Question

A solution contains $N{a}_{2}C{O}_3$ and $NaHC{O}_3$. $10mL$ of the solution required $2.5mL$ of $0.1M{H}_{2}S{O}_4$ for neutralisation using phenolphthalein as indicator. Methyl orange is then added when a further $2.5mL$ of $0.2M{H}_{2}S{O}_4$ was required.
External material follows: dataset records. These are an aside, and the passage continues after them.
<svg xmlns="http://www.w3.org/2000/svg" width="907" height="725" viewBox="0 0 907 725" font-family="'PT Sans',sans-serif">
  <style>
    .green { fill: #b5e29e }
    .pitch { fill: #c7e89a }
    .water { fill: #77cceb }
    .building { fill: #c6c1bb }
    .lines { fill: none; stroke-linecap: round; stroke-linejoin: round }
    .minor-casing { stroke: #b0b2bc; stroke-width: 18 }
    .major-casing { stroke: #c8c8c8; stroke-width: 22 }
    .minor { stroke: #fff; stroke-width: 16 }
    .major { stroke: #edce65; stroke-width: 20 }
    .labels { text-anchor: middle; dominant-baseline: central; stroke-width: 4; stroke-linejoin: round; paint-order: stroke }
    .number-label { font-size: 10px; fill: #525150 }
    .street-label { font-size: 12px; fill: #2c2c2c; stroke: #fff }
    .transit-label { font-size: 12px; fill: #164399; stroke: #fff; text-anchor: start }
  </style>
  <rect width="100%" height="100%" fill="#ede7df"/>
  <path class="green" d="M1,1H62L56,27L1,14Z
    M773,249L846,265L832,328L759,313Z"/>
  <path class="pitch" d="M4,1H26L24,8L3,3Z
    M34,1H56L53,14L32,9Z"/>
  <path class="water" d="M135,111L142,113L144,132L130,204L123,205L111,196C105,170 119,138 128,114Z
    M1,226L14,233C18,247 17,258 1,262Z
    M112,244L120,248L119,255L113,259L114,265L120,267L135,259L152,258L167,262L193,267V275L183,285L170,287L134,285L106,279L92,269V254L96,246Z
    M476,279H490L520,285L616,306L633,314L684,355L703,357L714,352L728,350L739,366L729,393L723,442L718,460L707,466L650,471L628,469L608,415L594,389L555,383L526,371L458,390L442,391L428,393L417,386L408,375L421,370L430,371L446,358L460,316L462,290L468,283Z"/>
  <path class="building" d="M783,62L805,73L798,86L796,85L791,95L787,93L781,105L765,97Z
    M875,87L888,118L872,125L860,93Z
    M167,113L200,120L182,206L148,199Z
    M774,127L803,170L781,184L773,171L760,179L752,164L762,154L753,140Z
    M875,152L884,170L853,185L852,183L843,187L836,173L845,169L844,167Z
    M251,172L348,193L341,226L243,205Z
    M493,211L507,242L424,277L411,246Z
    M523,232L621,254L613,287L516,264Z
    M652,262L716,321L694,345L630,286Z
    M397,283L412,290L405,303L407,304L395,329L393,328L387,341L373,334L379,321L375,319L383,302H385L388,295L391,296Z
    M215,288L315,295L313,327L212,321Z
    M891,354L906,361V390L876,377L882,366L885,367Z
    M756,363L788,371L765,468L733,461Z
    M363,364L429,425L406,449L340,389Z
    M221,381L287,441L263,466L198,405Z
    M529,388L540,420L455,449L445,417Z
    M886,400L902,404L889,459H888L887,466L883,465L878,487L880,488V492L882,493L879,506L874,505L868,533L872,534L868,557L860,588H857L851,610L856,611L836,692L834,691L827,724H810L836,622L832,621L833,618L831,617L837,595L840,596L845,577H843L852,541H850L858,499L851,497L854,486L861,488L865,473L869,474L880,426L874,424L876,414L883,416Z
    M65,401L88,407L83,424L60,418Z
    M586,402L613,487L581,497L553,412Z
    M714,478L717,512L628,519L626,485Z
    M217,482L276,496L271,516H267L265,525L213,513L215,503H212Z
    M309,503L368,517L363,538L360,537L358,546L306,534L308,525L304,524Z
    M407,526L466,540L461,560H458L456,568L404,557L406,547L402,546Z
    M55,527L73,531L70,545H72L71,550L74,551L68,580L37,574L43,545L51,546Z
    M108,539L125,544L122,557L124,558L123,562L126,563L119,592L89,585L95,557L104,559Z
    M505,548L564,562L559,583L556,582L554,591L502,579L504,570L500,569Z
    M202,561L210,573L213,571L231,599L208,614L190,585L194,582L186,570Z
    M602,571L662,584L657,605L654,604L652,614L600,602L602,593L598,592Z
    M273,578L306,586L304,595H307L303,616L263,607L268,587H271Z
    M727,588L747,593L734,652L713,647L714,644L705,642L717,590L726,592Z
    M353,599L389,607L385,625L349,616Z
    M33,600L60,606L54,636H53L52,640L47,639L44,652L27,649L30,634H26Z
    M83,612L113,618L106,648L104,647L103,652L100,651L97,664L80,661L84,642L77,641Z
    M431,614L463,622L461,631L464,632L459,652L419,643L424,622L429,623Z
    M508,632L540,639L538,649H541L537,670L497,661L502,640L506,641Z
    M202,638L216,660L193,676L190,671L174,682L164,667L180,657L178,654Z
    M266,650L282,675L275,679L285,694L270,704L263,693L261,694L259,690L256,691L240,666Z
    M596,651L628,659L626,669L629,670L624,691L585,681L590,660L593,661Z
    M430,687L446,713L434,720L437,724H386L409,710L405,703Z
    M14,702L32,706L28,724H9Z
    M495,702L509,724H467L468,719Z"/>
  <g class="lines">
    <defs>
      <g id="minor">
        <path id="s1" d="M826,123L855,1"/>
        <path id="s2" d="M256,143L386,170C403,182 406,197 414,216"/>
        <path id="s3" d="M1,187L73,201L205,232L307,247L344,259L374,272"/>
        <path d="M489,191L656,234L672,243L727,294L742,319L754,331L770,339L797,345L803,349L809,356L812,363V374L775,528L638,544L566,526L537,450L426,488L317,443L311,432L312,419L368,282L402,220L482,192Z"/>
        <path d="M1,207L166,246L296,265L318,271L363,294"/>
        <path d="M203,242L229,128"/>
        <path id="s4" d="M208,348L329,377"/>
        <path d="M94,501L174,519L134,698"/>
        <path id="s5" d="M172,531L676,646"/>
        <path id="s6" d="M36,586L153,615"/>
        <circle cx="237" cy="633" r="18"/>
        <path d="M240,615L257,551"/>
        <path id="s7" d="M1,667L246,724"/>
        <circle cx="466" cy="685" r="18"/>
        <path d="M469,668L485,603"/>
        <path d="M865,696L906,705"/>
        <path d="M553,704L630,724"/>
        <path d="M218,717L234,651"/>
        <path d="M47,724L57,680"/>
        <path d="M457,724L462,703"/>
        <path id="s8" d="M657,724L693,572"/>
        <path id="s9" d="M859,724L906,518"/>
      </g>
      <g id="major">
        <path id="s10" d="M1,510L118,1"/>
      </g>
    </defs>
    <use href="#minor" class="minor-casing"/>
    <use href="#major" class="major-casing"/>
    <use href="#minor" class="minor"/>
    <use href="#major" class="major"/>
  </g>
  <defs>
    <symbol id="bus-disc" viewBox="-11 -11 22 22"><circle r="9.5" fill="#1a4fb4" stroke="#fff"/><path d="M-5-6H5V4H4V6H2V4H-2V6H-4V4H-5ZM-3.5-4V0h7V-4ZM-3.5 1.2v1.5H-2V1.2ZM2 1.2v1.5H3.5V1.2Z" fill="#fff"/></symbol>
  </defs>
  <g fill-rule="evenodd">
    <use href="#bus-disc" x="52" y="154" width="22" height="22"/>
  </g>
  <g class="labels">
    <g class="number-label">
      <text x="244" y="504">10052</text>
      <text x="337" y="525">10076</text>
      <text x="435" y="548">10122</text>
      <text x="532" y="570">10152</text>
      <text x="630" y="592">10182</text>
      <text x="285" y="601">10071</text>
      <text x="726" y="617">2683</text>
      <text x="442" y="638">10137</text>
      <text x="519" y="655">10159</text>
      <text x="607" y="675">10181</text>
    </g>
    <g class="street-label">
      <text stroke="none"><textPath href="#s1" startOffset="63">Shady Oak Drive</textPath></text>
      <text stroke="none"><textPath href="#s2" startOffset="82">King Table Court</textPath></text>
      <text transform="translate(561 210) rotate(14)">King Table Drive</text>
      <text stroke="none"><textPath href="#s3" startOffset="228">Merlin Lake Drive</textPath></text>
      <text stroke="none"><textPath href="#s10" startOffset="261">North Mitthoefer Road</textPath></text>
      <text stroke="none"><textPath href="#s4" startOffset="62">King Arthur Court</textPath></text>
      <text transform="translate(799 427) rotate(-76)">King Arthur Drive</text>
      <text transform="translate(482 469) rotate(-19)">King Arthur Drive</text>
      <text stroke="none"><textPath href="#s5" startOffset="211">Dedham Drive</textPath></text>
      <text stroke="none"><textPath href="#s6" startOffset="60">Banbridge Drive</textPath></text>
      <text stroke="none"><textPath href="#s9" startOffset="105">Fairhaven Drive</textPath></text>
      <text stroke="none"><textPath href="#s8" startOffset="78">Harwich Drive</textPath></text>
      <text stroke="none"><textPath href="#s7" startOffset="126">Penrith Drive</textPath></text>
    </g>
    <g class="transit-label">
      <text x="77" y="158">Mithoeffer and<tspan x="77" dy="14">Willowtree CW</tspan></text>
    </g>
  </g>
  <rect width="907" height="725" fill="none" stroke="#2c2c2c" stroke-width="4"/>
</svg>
Calculate the amount of $N{a}_{2}C{O}_3$ and $NaHC{O}_3$ in one litre of the solution.

Answer 1

$2.5mL$ of $0.1M{H}_{2}S{O}_4=2.5mL$ of $0.2N{H}_{2}S{O}_4$
$=\frac{1}{2}N{a}_{2}C{O}_3$ present in $10mL$ of mixture
So,
$5mL$ of $0.2N{H}_{2}S{O}_4=N{a}_{2}C{O}_3$ present in $10mL$ of mixture
$\equiv 5mL$ of $0.2NN{a}_{2}C{O}_3$$
$\equiv \frac{0.2\times 53}{1000}\times 5=0.053g$
Amount of $N{a}_{2}C{O}_3=\frac{0.053}{10}\times 1000=5.3g/L$ of mixture
Between first and second end points,
$=2.5mL$ of $0.2M{H}_{2}S{O}_4$ used
$=2.5mL$ of $0.4N{H}_{2}S{O}_4$ used
$=5mL$ of $0.2N{H}_{2}S{O}_4$ used
$\equiv \frac{1}{2}N{a}_{2}C{O}_3+NaHC{O}_3$ present in $10mL$ of mixture
$(5-2.5)mL0.2N{H}_{2}S{O}_4$
$\equiv NaHC{O}_3$ present in $10mL$ of mixture
$\equiv 2.5mL0.2NNaHC{O}_3$
$\equiv \frac{0.2\times 84}{1000}\times 2.5=0.042g$
Amount of $NaHC{O}_3=\frac{0.042}{10}\times 1000=4.20g/L$ of mixture.